§ Your instructions:
Reproduce the following lines verbatim, omitting the pictures from your output.

§ Information supplied:
........

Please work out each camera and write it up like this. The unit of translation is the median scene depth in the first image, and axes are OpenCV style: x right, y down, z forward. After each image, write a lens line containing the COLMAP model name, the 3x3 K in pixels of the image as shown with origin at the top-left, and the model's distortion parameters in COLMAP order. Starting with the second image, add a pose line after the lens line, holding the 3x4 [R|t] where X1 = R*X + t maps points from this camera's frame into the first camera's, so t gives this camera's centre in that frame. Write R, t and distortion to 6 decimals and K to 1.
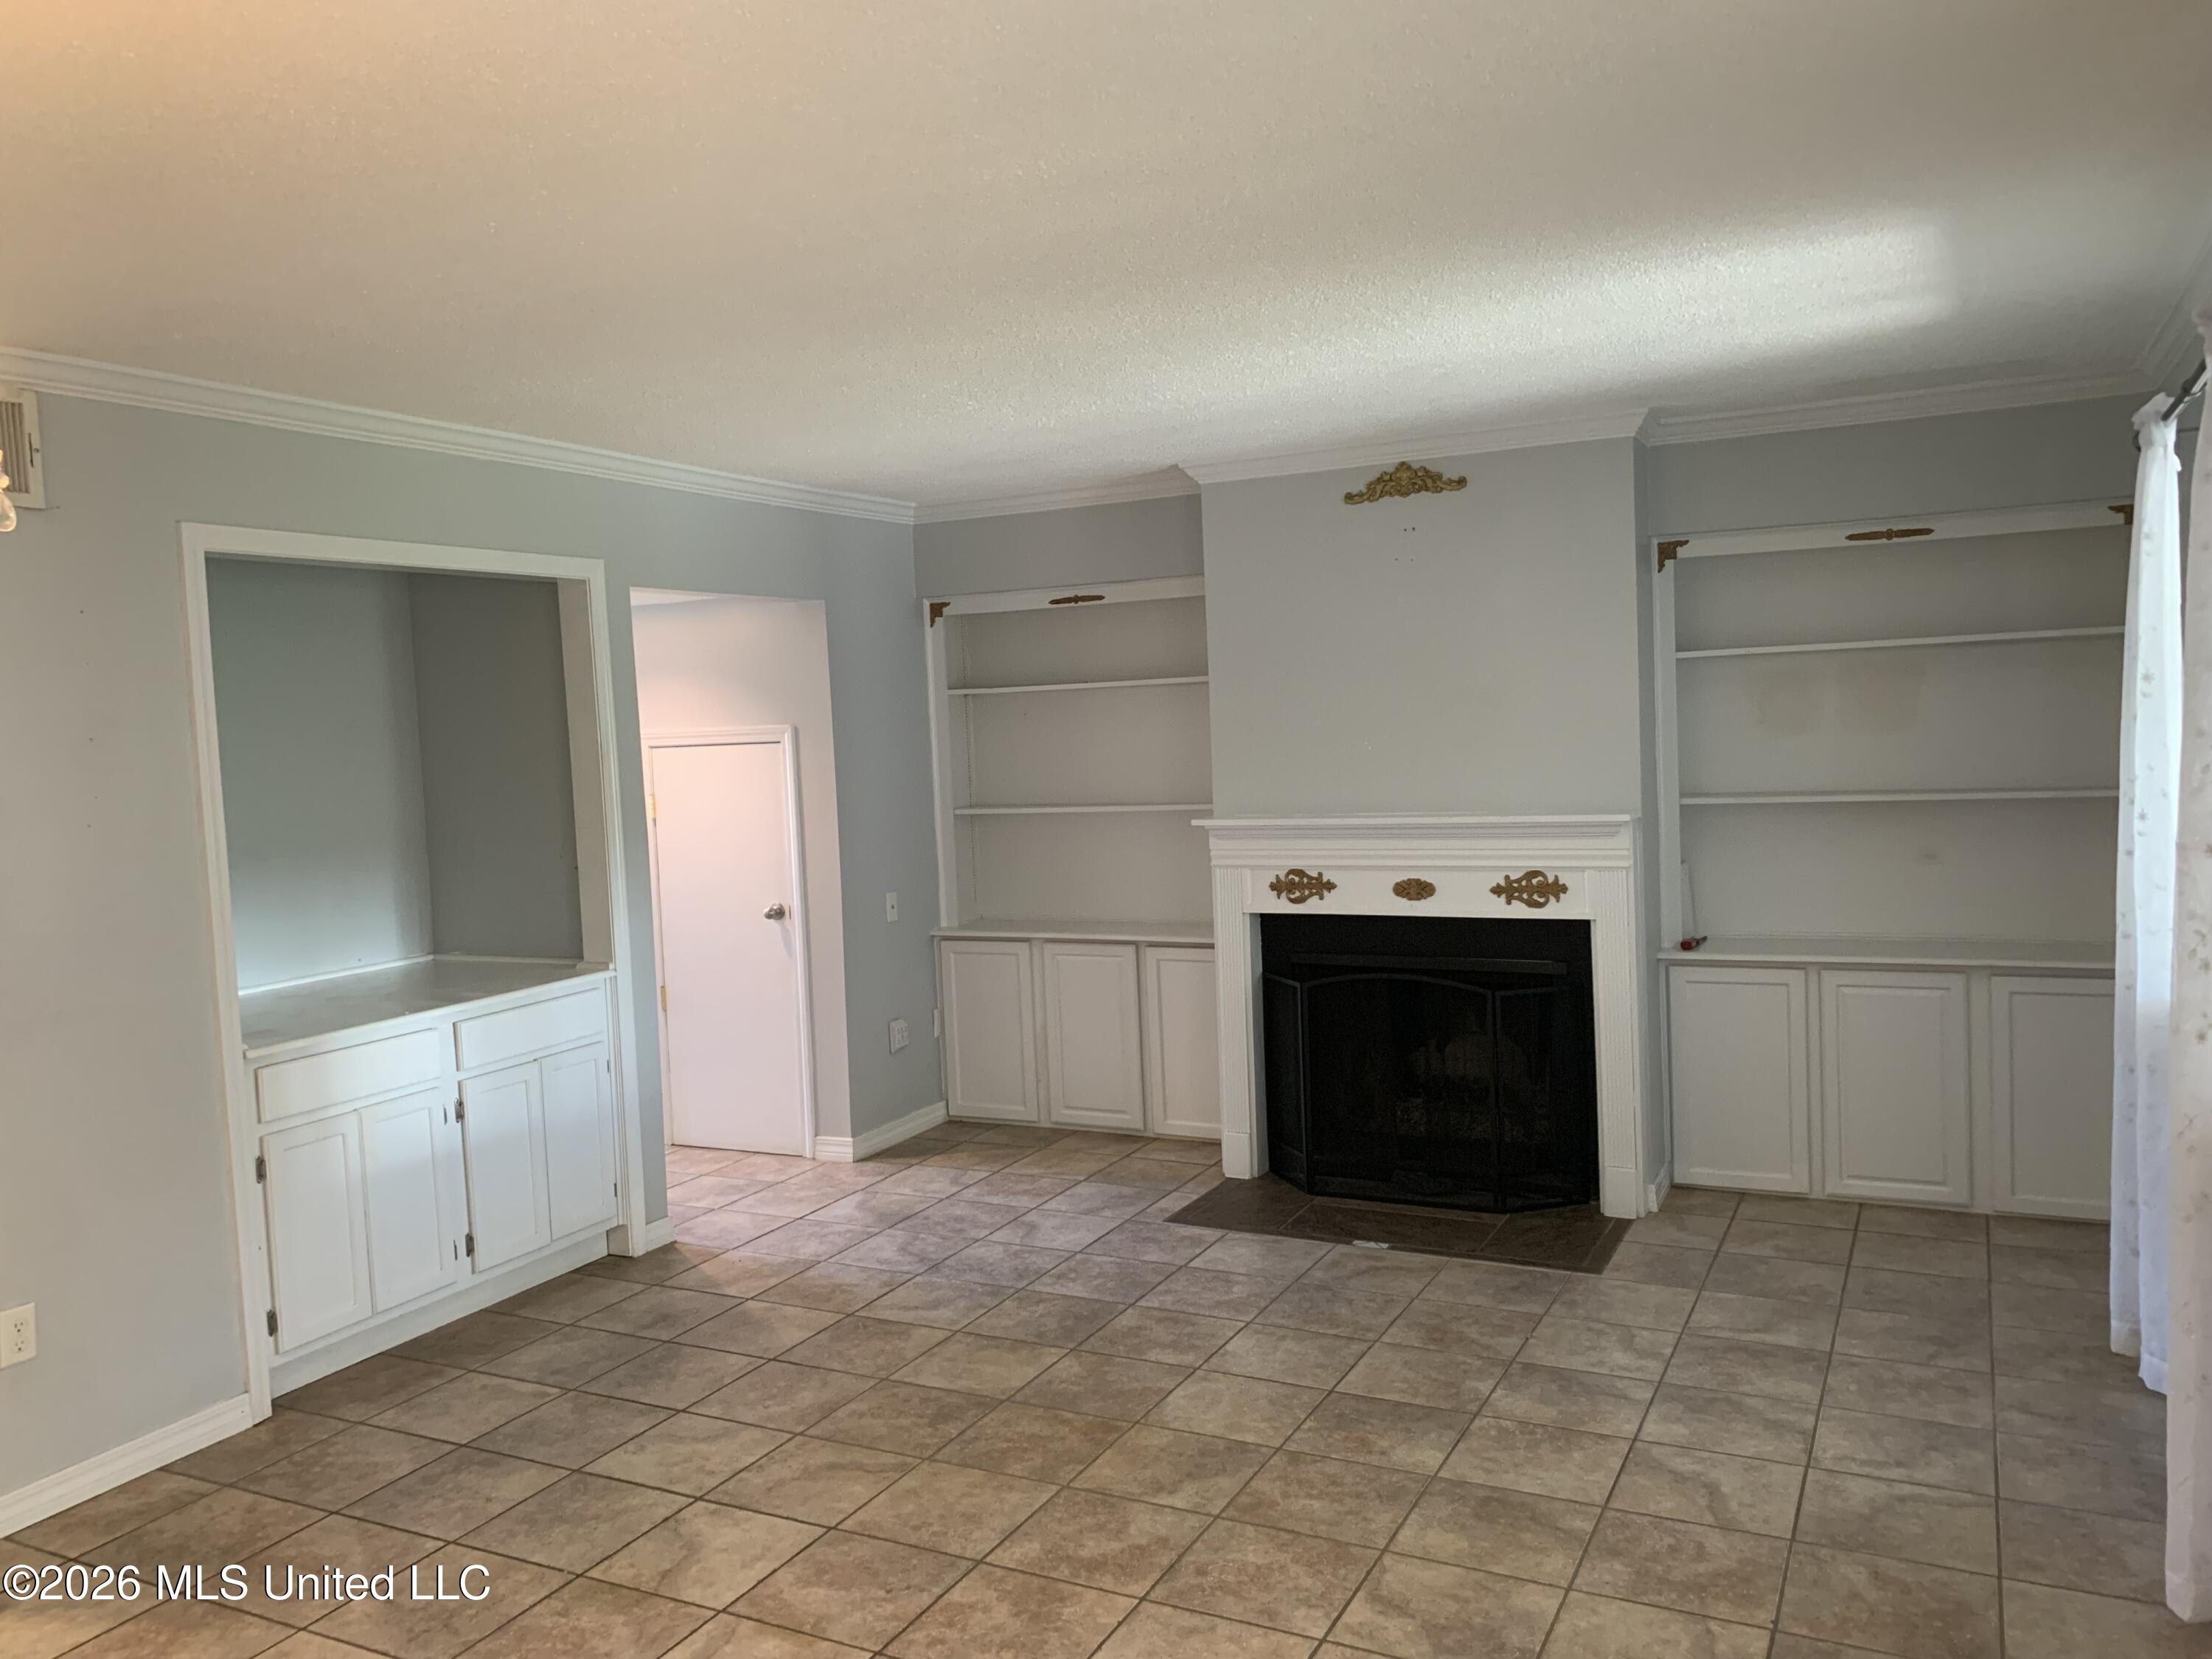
lens RADIAL K [[1700.2, 0, 1093.9], [0, 1700.2, 827.6], [0, 0, 1]] dist [0.002739, -0.001759]
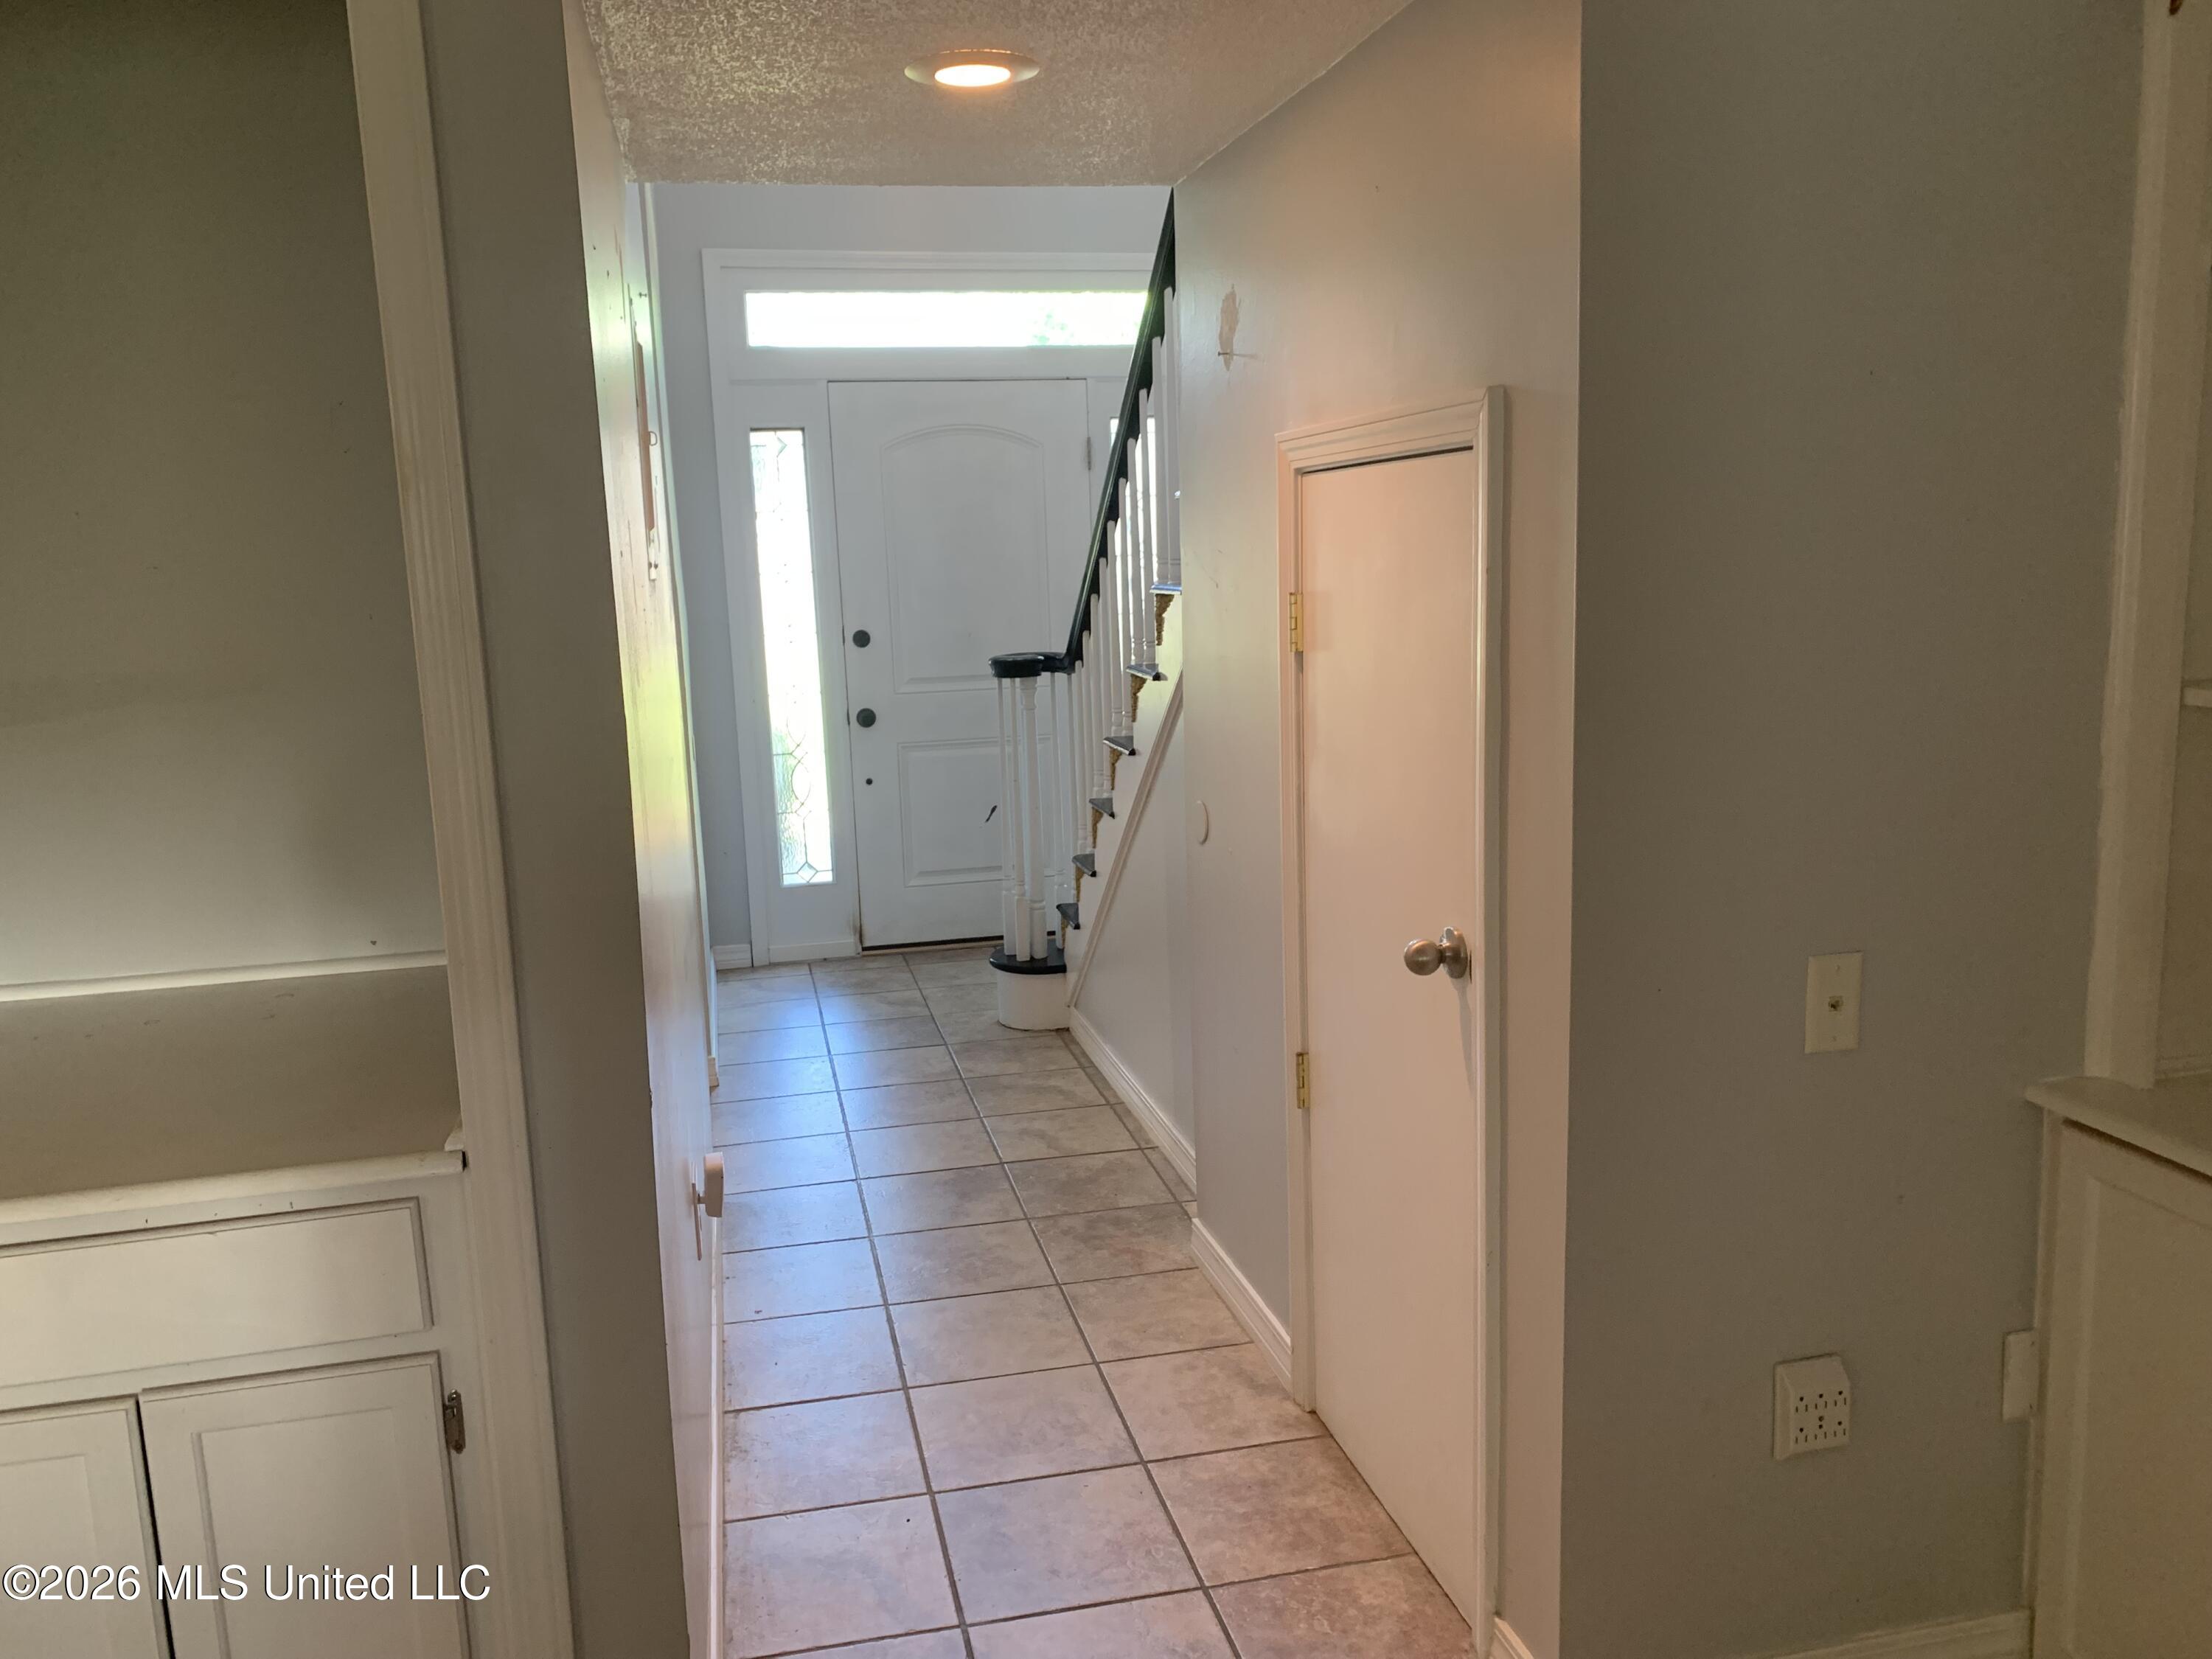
lens RADIAL K [[1700.2, 0, 1093.9], [0, 1700.2, 827.6], [0, 0, 1]] dist [0.002739, -0.001759]
pose [[0.636509, 0.153556, -0.755829, 0.019751], [-0.042897, 0.985512, 0.164093, -0.027302], [0.770075, -0.072024, 0.633874, 0.711544]]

........

§ Result below:
Please work out each camera and write it up like this. The unit of translation is the median scene depth in the first image, and axes are OpenCV style: x right, y down, z forward. After each image, write a lens line containing the COLMAP model name, the 3x3 K in pixels of the image as shown with origin at the top-left, and the model's distortion parameters in COLMAP order. Starting with the second image, add a pose line after the lens line, holding the 3x4 [R|t] where X1 = R*X + t maps points from this camera's frame into the first camera's, so t gives this camera's centre in that frame. Write R, t and distortion to 6 decimals and K to 1.
lens RADIAL K [[1700.2, 0, 1093.9], [0, 1700.2, 827.6], [0, 0, 1]] dist [0.002739, -0.001759]
lens RADIAL K [[1700.2, 0, 1093.9], [0, 1700.2, 827.6], [0, 0, 1]] dist [0.002739, -0.001759]
pose [[0.636509, 0.153556, -0.755829, 0.019751], [-0.042897, 0.985512, 0.164093, -0.027302], [0.770075, -0.072024, 0.633874, 0.711544]]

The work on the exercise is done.